** Opening Dataset extract block **

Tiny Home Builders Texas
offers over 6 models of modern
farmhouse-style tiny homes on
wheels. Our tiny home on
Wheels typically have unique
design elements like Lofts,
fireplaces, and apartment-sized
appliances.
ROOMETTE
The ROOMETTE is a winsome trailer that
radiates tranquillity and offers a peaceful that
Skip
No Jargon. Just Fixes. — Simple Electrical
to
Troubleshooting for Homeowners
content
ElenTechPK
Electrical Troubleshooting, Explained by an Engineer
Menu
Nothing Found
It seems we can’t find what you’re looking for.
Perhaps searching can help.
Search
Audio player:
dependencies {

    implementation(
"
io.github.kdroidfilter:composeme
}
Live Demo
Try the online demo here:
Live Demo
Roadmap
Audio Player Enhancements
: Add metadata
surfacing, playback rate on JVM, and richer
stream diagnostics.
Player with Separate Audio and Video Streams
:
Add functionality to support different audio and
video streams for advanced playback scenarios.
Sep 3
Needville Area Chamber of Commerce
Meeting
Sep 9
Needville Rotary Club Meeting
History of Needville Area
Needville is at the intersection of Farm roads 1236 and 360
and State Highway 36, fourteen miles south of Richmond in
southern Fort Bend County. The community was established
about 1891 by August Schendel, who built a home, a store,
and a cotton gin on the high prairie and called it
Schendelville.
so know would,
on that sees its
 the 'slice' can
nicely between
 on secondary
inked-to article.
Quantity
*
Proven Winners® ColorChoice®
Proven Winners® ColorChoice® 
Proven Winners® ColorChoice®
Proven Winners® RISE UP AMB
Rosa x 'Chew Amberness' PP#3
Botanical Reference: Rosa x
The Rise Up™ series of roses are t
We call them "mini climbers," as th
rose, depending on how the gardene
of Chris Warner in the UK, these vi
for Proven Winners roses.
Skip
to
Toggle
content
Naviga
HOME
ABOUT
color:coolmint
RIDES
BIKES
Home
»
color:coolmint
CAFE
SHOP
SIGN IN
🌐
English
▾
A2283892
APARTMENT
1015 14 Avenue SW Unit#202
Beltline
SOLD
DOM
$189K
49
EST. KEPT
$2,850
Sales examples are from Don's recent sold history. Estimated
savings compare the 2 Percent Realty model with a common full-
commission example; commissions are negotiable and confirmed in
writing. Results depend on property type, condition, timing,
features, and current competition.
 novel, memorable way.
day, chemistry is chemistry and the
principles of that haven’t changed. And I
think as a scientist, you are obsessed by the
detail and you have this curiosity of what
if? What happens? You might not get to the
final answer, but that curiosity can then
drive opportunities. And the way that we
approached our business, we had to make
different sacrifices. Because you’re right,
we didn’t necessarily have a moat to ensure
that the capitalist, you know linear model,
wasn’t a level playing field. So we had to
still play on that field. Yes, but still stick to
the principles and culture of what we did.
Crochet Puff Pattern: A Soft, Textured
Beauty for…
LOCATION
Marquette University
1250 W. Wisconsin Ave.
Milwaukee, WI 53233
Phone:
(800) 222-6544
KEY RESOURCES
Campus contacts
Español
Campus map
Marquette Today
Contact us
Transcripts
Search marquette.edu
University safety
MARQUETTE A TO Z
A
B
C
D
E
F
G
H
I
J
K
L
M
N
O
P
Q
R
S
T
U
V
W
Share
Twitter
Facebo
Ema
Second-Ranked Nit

** Closing Dataset extract block **

**About this task**. List each line of the data above that contains the word "with", matching case exactly.

**Answer box**.
Player with Separate Audio and Video Streams
savings compare the 2 Percent Realty model with a common full-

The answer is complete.